This obituary is part of a series about people who have died in the coronavirus pandemic. Read about others here.
The challenges kept coming at Renada McGuire, and she kept rising to the occasion.
Whether raising six children as a single mother, fighting through kidney and heart problems or learning how to fish, Ms. McGuire, family and friends said, was determined to triumph.
While raising her first son, who was born prematurely and developed a mental disability, Ms. McGuire decided to become a home health aide specializing in mentally challenged adults.
“There was just a spunk she had in her,” her sister-in-law Natasha Guerrero said.
The illness came days after Ms. McGuire and her boyfriend, Brooks Greene, had dined out at a Jacksonville restaurant as the pandemic was surging in Florida.
Renada McGuire was born on Nov. 28, 1980, in St. Augustine, Fla., to Jorge Guerrero Sr., a farmworker, and Patricia McGuire, a home health care worker. She adopted her mother’s surname.
When she was young, her father was deported to Guatemala, his home country, and never heard from by the family again. His departure made her older brother, Jorge Jr., the family patriarch and turned Ms. McGuire, her family said, into a lifelong fighter.

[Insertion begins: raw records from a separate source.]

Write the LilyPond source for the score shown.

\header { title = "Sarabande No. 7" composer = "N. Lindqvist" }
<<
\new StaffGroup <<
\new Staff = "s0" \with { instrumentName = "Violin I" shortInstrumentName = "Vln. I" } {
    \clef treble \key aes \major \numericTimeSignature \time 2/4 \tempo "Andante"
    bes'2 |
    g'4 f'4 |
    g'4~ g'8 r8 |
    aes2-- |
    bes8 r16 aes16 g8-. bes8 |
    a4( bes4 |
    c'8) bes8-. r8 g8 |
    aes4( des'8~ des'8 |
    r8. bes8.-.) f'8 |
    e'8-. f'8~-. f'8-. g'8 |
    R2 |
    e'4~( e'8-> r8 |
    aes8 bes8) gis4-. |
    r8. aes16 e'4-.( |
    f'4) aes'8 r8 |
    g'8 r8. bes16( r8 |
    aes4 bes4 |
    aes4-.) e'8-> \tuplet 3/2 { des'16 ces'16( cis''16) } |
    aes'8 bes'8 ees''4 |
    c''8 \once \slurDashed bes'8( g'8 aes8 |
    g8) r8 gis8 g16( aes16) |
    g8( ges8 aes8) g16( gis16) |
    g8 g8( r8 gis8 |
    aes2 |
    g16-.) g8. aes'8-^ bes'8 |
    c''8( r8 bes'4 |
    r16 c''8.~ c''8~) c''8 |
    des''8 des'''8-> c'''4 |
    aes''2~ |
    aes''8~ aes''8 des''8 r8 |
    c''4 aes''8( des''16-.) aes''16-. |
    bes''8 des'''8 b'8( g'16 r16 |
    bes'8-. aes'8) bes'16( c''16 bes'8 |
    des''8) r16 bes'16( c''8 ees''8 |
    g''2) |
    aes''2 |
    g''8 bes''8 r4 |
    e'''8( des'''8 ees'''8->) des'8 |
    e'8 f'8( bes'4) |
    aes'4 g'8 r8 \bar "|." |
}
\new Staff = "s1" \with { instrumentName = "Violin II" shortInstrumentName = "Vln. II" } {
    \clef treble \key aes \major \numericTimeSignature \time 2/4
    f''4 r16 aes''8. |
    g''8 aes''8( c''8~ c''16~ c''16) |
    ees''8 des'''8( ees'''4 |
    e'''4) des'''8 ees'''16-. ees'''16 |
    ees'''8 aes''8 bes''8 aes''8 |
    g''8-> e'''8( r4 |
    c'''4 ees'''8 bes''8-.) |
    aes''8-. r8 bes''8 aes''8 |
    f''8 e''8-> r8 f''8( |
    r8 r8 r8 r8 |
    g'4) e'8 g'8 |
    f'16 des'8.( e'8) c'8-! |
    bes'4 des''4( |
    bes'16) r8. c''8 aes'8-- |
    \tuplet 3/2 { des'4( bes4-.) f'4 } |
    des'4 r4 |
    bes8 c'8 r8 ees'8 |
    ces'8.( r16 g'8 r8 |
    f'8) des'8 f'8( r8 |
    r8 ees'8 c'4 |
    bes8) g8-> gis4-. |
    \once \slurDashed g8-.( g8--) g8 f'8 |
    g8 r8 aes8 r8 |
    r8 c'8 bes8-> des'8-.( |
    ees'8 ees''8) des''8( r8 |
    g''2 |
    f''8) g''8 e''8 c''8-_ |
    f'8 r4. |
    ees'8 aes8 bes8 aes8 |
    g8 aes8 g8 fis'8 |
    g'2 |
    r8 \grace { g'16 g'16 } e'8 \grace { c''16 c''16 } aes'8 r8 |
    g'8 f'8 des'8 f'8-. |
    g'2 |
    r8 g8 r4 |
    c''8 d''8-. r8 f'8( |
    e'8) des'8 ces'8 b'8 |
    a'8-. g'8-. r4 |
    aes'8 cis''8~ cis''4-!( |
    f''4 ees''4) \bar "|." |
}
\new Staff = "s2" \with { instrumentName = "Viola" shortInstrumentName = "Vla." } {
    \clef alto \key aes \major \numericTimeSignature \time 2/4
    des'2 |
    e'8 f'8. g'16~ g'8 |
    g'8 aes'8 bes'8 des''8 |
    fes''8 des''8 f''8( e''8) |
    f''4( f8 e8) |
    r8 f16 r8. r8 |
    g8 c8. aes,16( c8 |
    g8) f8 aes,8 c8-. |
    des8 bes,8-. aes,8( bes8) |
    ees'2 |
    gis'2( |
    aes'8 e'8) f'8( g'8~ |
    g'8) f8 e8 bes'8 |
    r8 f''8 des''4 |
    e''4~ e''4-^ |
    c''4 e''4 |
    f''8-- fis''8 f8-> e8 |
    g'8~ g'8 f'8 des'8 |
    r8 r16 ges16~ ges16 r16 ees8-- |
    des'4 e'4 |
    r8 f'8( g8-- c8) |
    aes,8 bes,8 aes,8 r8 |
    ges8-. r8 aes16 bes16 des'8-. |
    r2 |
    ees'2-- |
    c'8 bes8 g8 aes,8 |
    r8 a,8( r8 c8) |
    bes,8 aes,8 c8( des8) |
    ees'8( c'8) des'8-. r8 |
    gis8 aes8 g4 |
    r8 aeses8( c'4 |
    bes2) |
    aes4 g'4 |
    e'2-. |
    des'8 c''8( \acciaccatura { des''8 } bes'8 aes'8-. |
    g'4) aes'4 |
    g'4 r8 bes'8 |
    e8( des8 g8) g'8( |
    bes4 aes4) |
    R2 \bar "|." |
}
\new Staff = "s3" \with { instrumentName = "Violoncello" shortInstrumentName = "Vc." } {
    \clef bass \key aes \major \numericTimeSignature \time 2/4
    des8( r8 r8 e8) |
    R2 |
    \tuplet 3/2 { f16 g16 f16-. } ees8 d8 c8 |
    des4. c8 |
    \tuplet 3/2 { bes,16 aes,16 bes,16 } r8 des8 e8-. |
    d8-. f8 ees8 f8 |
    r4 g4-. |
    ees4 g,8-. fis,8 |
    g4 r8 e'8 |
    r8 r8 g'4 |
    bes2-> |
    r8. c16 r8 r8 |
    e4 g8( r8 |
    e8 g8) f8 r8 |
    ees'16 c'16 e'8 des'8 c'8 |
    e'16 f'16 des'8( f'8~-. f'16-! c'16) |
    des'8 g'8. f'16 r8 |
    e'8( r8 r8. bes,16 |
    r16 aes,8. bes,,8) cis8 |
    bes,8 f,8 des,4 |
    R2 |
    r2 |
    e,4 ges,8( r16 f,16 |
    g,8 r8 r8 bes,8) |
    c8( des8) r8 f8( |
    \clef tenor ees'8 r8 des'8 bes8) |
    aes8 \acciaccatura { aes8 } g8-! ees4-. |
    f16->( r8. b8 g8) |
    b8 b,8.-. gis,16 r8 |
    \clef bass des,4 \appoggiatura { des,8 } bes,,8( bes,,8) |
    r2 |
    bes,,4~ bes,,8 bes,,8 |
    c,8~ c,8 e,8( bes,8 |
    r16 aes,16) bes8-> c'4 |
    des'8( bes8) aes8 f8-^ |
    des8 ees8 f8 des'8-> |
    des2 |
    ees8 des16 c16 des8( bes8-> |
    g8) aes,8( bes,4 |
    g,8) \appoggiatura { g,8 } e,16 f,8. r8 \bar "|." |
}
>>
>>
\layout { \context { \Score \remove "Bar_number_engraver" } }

“She didn’t back down from anything,” Natasha Guerrero said.
When Ms. McGuire was a child, she stuck up for her brother whenever she thought he was being threatened. “She was the little sister, but she was tough,” Ms. Guerrero said with a laugh. “There were times, Jorge told me, she’d be tougher than Jorge.”
A lover of R&B music, Ms. McGuire committed herself to “anything involving music” while she was a student at Allen D. Nease High School in Ponte Vedra, becoming a member of the flag team, the winter guard and the school band, in which she learned to play the flute and clarinet.
She became an avid fisherwoman after being introduced to fishing recently by Mr. Greene. With him by her side, she would seek out “any little watering hole she could find, often fishing several times a week,” Ms. Guerrero said. “It brought her peace.”
“The strength she had as a mom, though — that was the greatest thing about her,” Ms. Guerrero said.
Ms. McGuire is survived by her brother and her children: Elijah, 19, Victerius, 17, Tyvicrean, 16, Alexius, 12, Kourtney, 10, and Davian, 6.
To lighten her load, Jorge and Ms. Guerrero, who have four children of their own, would watch Ms. McGuire’s children on weekends.
That weekend role has become full time now: They have taken the children in.
“They need us right now,” Ms. Guerrero said. “And, at the same time, I think my husband needs them as well. She was all he had left.”